1.   The business reorganisation plan shall include all of the following:

(a)

a historic and financial account of the factors that contributed to the difficulties of the institution or entity referred to in points (b), (c) or (d) of Article 1(1) of Directive 2014/59/EU including the relevant performance indicators that deteriorated in the period preceding the resolution and the reason for their deterioration;

(b)

a short description of crisis prevention and crisis management measures, where such measures have been applied by the competent authority, the resolution authority or the institution or entity referred to in points (b), (c) or (d) of Article 1(1) of Directive 2014/59/EU before the submission of the business reorganisation plan;

(c)

a description of the business reorganisation strategy and the measures intended to restore the long-term viability of the institution or entity during the reorganisation period including a description of each of the following:

(i)

the reorganised business model;

(ii)

the measures implementing the business reorganisation strategy at group, entity and business line level;

(iii)

the target duration of the reorganisation period and important milestones;

(iv)

the interaction with the resolution authority and the competent authority;

(v)

the strategy regarding the involvement of relevant external stakeholders such as labour unions or organisations;

(vi)

the internal and external communication strategy for the business reorganisation measures.

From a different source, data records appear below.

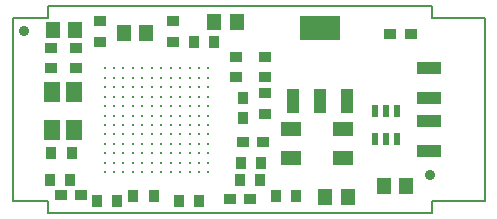
<source format=gbr>
%FSLAX25Y25*%
%MOIN*%
G04 EasyPC Gerber Version 18.0.8 Build 3632 *
%ADD94R,0.01962X0.04324*%
%ADD88R,0.03537X0.03931*%
%ADD83R,0.03734X0.03852*%
%ADD80R,0.03931X0.03537*%
%ADD86R,0.04400X0.08400*%
%ADD81R,0.04718X0.05506*%
%ADD91R,0.05506X0.07080*%
%ADD90R,0.08261X0.04324*%
%ADD87R,0.13773X0.08261*%
%ADD10C,0.00500*%
%ADD89R,0.03931X0.03537*%
%ADD82R,0.03852X0.03734*%
%ADD84R,0.03537X0.03931*%
%ADD85C,0.00978*%
%ADD93C,0.03537*%
%ADD92R,0.06687X0.05112*%
X0Y0D02*
D02*
D10*
X166667Y14305D02*
X38814D01*
Y18242*
X27003*
Y79462*
X38814*
Y83399*
X166667*
Y79462*
X184423*
Y18242*
X166667*
Y14305*
D02*
D80*
X43021Y20395D03*
X49714D03*
X99383Y19029D03*
X103911Y37927D03*
X106076Y19029D03*
X110604Y37927D03*
X152952Y74007D03*
X159645D03*
D02*
D81*
X40354Y75385D03*
X47834D03*
X64147Y74147D03*
X71628D03*
X94291Y77887D03*
X101771D03*
X131299Y19480D03*
X138779D03*
X150787Y23417D03*
X158267D03*
D02*
D82*
X56273Y71293D03*
Y78183D03*
X80486Y71293D03*
Y78183D03*
X101352Y59482D03*
Y66372D03*
X111194Y47474D03*
Y54364D03*
D02*
D83*
X39836Y34383D03*
X46726D03*
X54994Y18439D03*
X61883D03*
X82356D03*
X89246D03*
X114639Y20013D03*
X121529D03*
D02*
D84*
X103911Y45998D03*
Y52691D03*
D02*
D85*
X57651Y27887D03*
Y31037D03*
Y34187D03*
Y37336D03*
Y40486D03*
Y43635D03*
Y46785D03*
Y49935D03*
Y53084D03*
Y56234D03*
Y59383D03*
Y62533D03*
X60801Y27887D03*
Y31037D03*
Y34187D03*
Y37336D03*
Y40486D03*
Y43635D03*
Y46785D03*
Y49935D03*
Y53084D03*
Y56234D03*
Y59383D03*
Y62533D03*
X63950Y27887D03*
Y31037D03*
Y34187D03*
Y37336D03*
Y40486D03*
Y43635D03*
Y46785D03*
Y49935D03*
Y53084D03*
Y56234D03*
Y59383D03*
Y62533D03*
X67100Y27887D03*
Y31037D03*
Y34187D03*
Y37336D03*
Y40486D03*
Y43635D03*
Y46785D03*
Y49935D03*
Y53084D03*
Y56234D03*
Y59383D03*
Y62533D03*
X70250Y27887D03*
Y31037D03*
Y34187D03*
Y37336D03*
Y40486D03*
Y43635D03*
Y46785D03*
Y49935D03*
Y53084D03*
Y56234D03*
Y59383D03*
Y62533D03*
X73399Y27887D03*
Y31037D03*
Y34187D03*
Y37336D03*
Y40486D03*
Y43635D03*
Y46785D03*
Y49935D03*
Y53084D03*
Y56234D03*
Y59383D03*
Y62533D03*
X76549Y27887D03*
Y31037D03*
Y34187D03*
Y37336D03*
Y40486D03*
Y43635D03*
Y46785D03*
Y49935D03*
Y53084D03*
Y56234D03*
Y59383D03*
Y62533D03*
X79698Y27887D03*
Y31037D03*
Y34187D03*
Y37336D03*
Y40486D03*
Y43635D03*
Y46785D03*
Y49935D03*
Y53084D03*
Y56234D03*
Y59383D03*
Y62533D03*
X82848Y27887D03*
Y31037D03*
Y34187D03*
Y37336D03*
Y40486D03*
Y43635D03*
Y46785D03*
Y49935D03*
Y53084D03*
Y56234D03*
Y59383D03*
Y62533D03*
X85998Y27887D03*
Y31037D03*
Y34187D03*
Y37336D03*
Y40486D03*
Y43635D03*
Y46785D03*
Y49935D03*
Y53084D03*
Y56234D03*
Y59383D03*
Y62533D03*
X89147Y27887D03*
Y31037D03*
Y34187D03*
Y37336D03*
Y40486D03*
Y43635D03*
Y46785D03*
Y49935D03*
Y53084D03*
Y56234D03*
Y59383D03*
Y62533D03*
X92297Y27887D03*
Y31037D03*
Y34187D03*
Y37336D03*
Y40486D03*
Y43635D03*
Y46785D03*
Y49935D03*
Y53084D03*
Y56234D03*
Y59383D03*
Y62533D03*
D02*
D86*
X120402Y51711D03*
X129502D03*
X138602D03*
D02*
D87*
X129502Y76112D03*
D02*
D88*
X39344Y25328D03*
X46037D03*
X67297Y20013D03*
X73990D03*
X87572Y71391D03*
X94265D03*
X102730Y25328D03*
X103124Y31037D03*
X109423Y25328D03*
X109817Y31037D03*
D02*
D89*
X39935Y62730D03*
Y69423D03*
X48006Y62730D03*
Y69423D03*
X111194Y59777D03*
Y66470D03*
D02*
D90*
X165919Y35072D03*
Y44915D03*
Y52789D03*
Y62631D03*
D02*
D91*
X40106Y42077D03*
Y54705D03*
X47383Y42077D03*
Y54705D03*
D02*
D92*
X119856Y32809D03*
Y42257D03*
X137179Y32809D03*
Y42257D03*
D02*
D93*
X30683Y74992D03*
X166023Y26960D03*
D02*
D94*
X147809Y39108D03*
Y48163D03*
X151549Y39108D03*
Y48163D03*
X155289Y39108D03*
Y48163D03*
X0Y0D02*
M02*

</source>
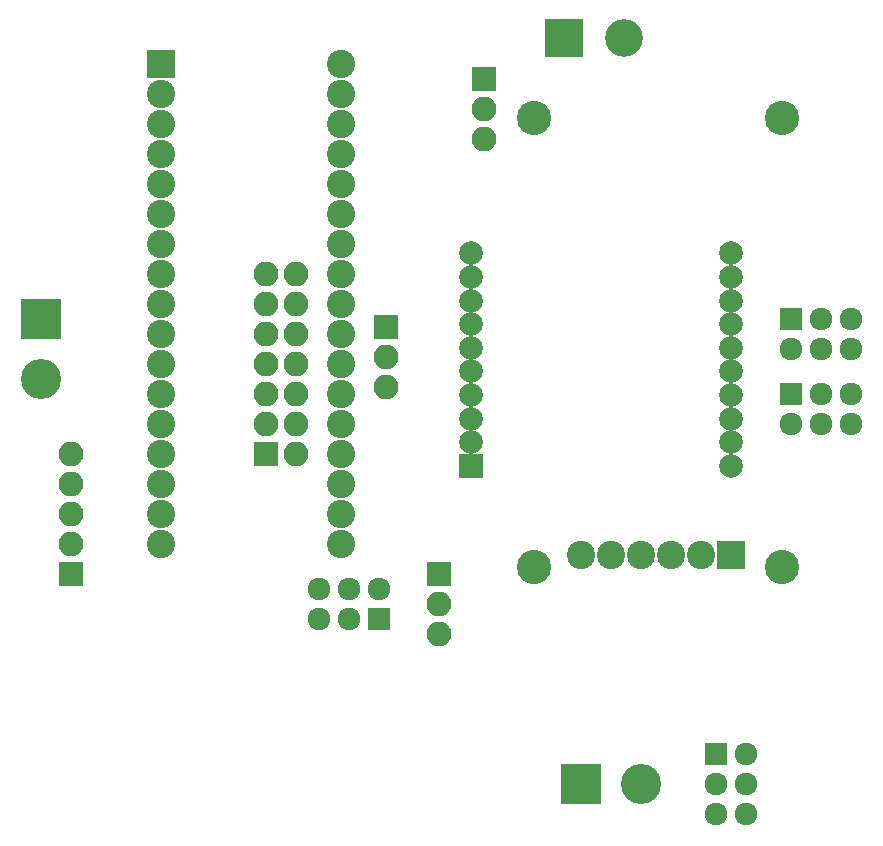
<source format=gbr>
G04 #@! TF.GenerationSoftware,KiCad,Pcbnew,(5.0.0)*
G04 #@! TF.CreationDate,2018-08-26T02:27:25+09:00*
G04 #@! TF.ProjectId,core,636F72652E6B696361645F7063620000,rev?*
G04 #@! TF.SameCoordinates,Original*
G04 #@! TF.FileFunction,Soldermask,Bot*
G04 #@! TF.FilePolarity,Negative*
%FSLAX46Y46*%
G04 Gerber Fmt 4.6, Leading zero omitted, Abs format (unit mm)*
G04 Created by KiCad (PCBNEW (5.0.0)) date 08/26/18 02:27:25*
%MOMM*%
%LPD*%
G01*
G04 APERTURE LIST*
%ADD10O,2.100000X2.100000*%
%ADD11R,2.100000X2.100000*%
%ADD12R,2.400000X2.400000*%
%ADD13C,2.400000*%
%ADD14C,2.900000*%
%ADD15C,3.400000*%
%ADD16R,3.400000X3.400000*%
%ADD17R,1.924000X1.924000*%
%ADD18C,1.924000*%
%ADD19R,2.000000X2.000000*%
%ADD20C,2.000000*%
%ADD21R,3.200000X3.200000*%
%ADD22O,3.200000X3.200000*%
G04 APERTURE END LIST*
D10*
G04 #@! TO.C,J8*
X1905000Y-13970000D03*
X1905000Y-11430000D03*
D11*
X1905000Y-8890000D03*
G04 #@! TD*
D10*
G04 #@! TO.C,J7*
X-2540000Y6985000D03*
X-2540000Y9525000D03*
D11*
X-2540000Y12065000D03*
G04 #@! TD*
D12*
G04 #@! TO.C,U1*
X-21590000Y34290000D03*
D13*
X-21590000Y31750000D03*
X-21590000Y29210000D03*
X-21590000Y26670000D03*
X-21590000Y24130000D03*
X-21590000Y21590000D03*
X-21590000Y19050000D03*
X-21590000Y16510000D03*
X-21590000Y13970000D03*
X-21590000Y11430000D03*
X-21590000Y8890000D03*
X-21590000Y6350000D03*
X-21590000Y3810000D03*
X-21590000Y1270000D03*
X-21590000Y-1270000D03*
X-21590000Y-3810000D03*
X-21590000Y-6350000D03*
X-6350000Y-6350000D03*
X-6350000Y-3810000D03*
X-6350000Y-1270000D03*
X-6350000Y1270000D03*
X-6350000Y3810000D03*
X-6350000Y6350000D03*
X-6350000Y8890000D03*
X-6350000Y11430000D03*
X-6350000Y13970000D03*
X-6350000Y16510000D03*
X-6350000Y19050000D03*
X-6350000Y21590000D03*
X-6350000Y24130000D03*
X-6350000Y26670000D03*
X-6350000Y29210000D03*
X-6350000Y31750000D03*
X-6350000Y34290000D03*
G04 #@! TD*
D14*
G04 #@! TO.C,U2*
X9970000Y29745000D03*
X30970000Y29745000D03*
X30970000Y-8255000D03*
X9970000Y-8255000D03*
D12*
X26670000Y-7255000D03*
D13*
X24130000Y-7255000D03*
X21590000Y-7255000D03*
X19050000Y-7255000D03*
X16510000Y-7255000D03*
X13970000Y-7255000D03*
G04 #@! TD*
D15*
G04 #@! TO.C,J1*
X19050000Y-26670000D03*
D16*
X13970000Y-26670000D03*
G04 #@! TD*
G04 #@! TO.C,J2*
X-31750000Y12700000D03*
D15*
X-31750000Y7620000D03*
G04 #@! TD*
D17*
G04 #@! TO.C,SW1*
X-3175000Y-12700000D03*
D18*
X-5715000Y-12700000D03*
X-8255000Y-12700000D03*
X-8255000Y-10160000D03*
X-5715000Y-10160000D03*
X-3175000Y-10160000D03*
G04 #@! TD*
G04 #@! TO.C,SW2*
X27940000Y-24130000D03*
X27940000Y-26670000D03*
X27940000Y-29210000D03*
X25400000Y-29210000D03*
X25400000Y-26670000D03*
D17*
X25400000Y-24130000D03*
G04 #@! TD*
G04 #@! TO.C,SW4*
X31750000Y12700000D03*
D18*
X34290000Y12700000D03*
X36830000Y12700000D03*
X36830000Y10160000D03*
X34290000Y10160000D03*
X31750000Y10160000D03*
G04 #@! TD*
G04 #@! TO.C,SW5*
X31750000Y3810000D03*
X34290000Y3810000D03*
X36830000Y3810000D03*
X36830000Y6350000D03*
X34290000Y6350000D03*
D17*
X31750000Y6350000D03*
G04 #@! TD*
D19*
G04 #@! TO.C,U3*
X4670000Y305000D03*
D20*
X4670000Y2305000D03*
X4670000Y4305000D03*
X4670000Y6305000D03*
X4670000Y8305000D03*
X4670000Y10305000D03*
X4670000Y12305000D03*
X4670000Y14305000D03*
X4670000Y16305000D03*
X4670000Y18305000D03*
X26670000Y18305000D03*
X26670000Y16305000D03*
X26670000Y14305000D03*
X26670000Y12305000D03*
X26670000Y10305000D03*
X26670000Y8305000D03*
X26670000Y6305000D03*
X26670000Y4305000D03*
X26670000Y2305000D03*
X26670000Y305000D03*
G04 #@! TD*
D21*
G04 #@! TO.C,SW3*
X12560000Y36500000D03*
D22*
X17640000Y36500000D03*
G04 #@! TD*
D10*
G04 #@! TO.C,J3*
X-29210000Y1270000D03*
X-29210000Y-1270000D03*
X-29210000Y-3810000D03*
X-29210000Y-6350000D03*
D11*
X-29210000Y-8890000D03*
G04 #@! TD*
D10*
G04 #@! TO.C,J4*
X-10160000Y16510000D03*
X-12700000Y16510000D03*
X-10160000Y13970000D03*
X-12700000Y13970000D03*
X-10160000Y11430000D03*
X-12700000Y11430000D03*
X-10160000Y8890000D03*
X-12700000Y8890000D03*
X-10160000Y6350000D03*
X-12700000Y6350000D03*
X-10160000Y3810000D03*
X-12700000Y3810000D03*
X-10160000Y1270000D03*
D11*
X-12700000Y1270000D03*
G04 #@! TD*
G04 #@! TO.C,J5*
X5715000Y33020000D03*
D10*
X5715000Y30480000D03*
X5715000Y27940000D03*
G04 #@! TD*
M02*

</source>
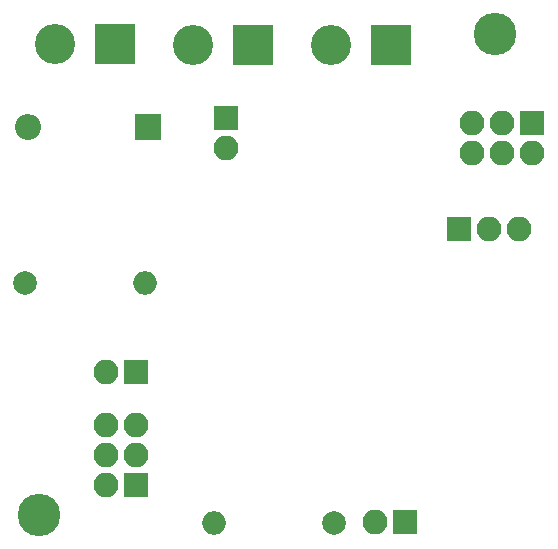
<source format=gbs>
%TF.GenerationSoftware,KiCad,Pcbnew,4.0.6*%
%TF.CreationDate,2017-06-22T12:26:56+02:00*%
%TF.ProjectId,esp8266_irrigation_system,657370383236365F6972726967617469,rev?*%
%TF.FileFunction,Soldermask,Bot*%
%FSLAX46Y46*%
G04 Gerber Fmt 4.6, Leading zero omitted, Abs format (unit mm)*
G04 Created by KiCad (PCBNEW 4.0.6) date Thu Jun 22 12:26:56 2017*
%MOMM*%
%LPD*%
G01*
G04 APERTURE LIST*
%ADD10C,0.100000*%
%ADD11C,2.000000*%
%ADD12O,2.000000X2.000000*%
%ADD13R,2.200000X2.200000*%
%ADD14O,2.200000X2.200000*%
%ADD15R,3.400000X3.400000*%
%ADD16C,3.400000*%
%ADD17R,2.100000X2.100000*%
%ADD18O,2.100000X2.100000*%
%ADD19C,3.600000*%
G04 APERTURE END LIST*
D10*
D11*
X143865600Y-103098600D03*
D12*
X133705600Y-103098600D03*
D13*
X128117600Y-69570600D03*
D14*
X117957600Y-69570600D03*
D15*
X125349000Y-62585600D03*
D16*
X120269000Y-62585600D03*
D15*
X137033000Y-62636400D03*
D16*
X131953000Y-62636400D03*
D17*
X160655000Y-69291200D03*
D18*
X160655000Y-71831200D03*
X158115000Y-69291200D03*
X158115000Y-71831200D03*
X155575000Y-69291200D03*
X155575000Y-71831200D03*
D17*
X154432000Y-78206600D03*
D18*
X156972000Y-78206600D03*
X159512000Y-78206600D03*
D17*
X127127000Y-90322400D03*
D18*
X124587000Y-90322400D03*
D17*
X149936200Y-103073200D03*
D18*
X147396200Y-103073200D03*
D17*
X134747000Y-68834000D03*
D18*
X134747000Y-71374000D03*
D15*
X148717000Y-62636400D03*
D16*
X143637000Y-62636400D03*
D17*
X127127000Y-99872800D03*
D18*
X124587000Y-99872800D03*
X127127000Y-97332800D03*
X124587000Y-97332800D03*
X127127000Y-94792800D03*
X124587000Y-94792800D03*
D11*
X117729000Y-82804000D03*
D12*
X127889000Y-82804000D03*
D19*
X157530800Y-61722000D03*
X118872000Y-102412800D03*
M02*

</source>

2.   Where parts of the institution or entity referred to in points (b), (c) or (d) of Article 1(1) of Directive 2014/59/EU are to be wound down or sold, the reorganisation strategy referred to in paragraph 1(c) of this Article shall identify all of the following:

(a)

the relevant entity or business line, the method for the winding down or sale, including the underlying assumptions and any possible expected losses;

(b)

the expected timescale;

(c)

any financing or services provided by or to the remaining institution or entity.

3.   Any proceeds from the divestment of assets, entities or business lines envisaged by the business reorganisation plan shall be calculated prudently and with reference either to a reliable benchmark or valuation, such as an expert valuation, a market sounding exercise or the value of similar business lines or entities. The calculation shall take into account the likelihood of loss realisation.

4.   For the parts of the institution or entity referred to in points (b), (c) or (d) of Article 1(1) of Directive 2014/59/EU that will not be wound down or sold, the business reorganisation plan shall indicate ways to remedy any shortcomings in their operation or performance that may have an impact on their long-term viability, even if these shortcomings are not directly related to the failure of that institution or entity.

5.   The measures set out in the business reorganisation plan shall take into account the strengths and weaknesses of the institution or entity referred to in points (b), (c) or (d) of Article 1(1) of Directive 2014/59/EU and its reorganised business model by reference to the economic and market environment in which it operates.

6.   The reorganisation strategy may include measures previously identified in the recovery plan or in the resolution plan, provided the resolution plan is accessible to the institution or entity referred to in points (b), (c) or (d) of Article 1(1) of Directive 2014/59/EU and when such measures remain valid following resolution. This option does not imply any obligation on the resolution authority to share the resolution plan with the management body or with the person or persons appointed in accordance with Article 72(1) of Directive 2014/59/EU.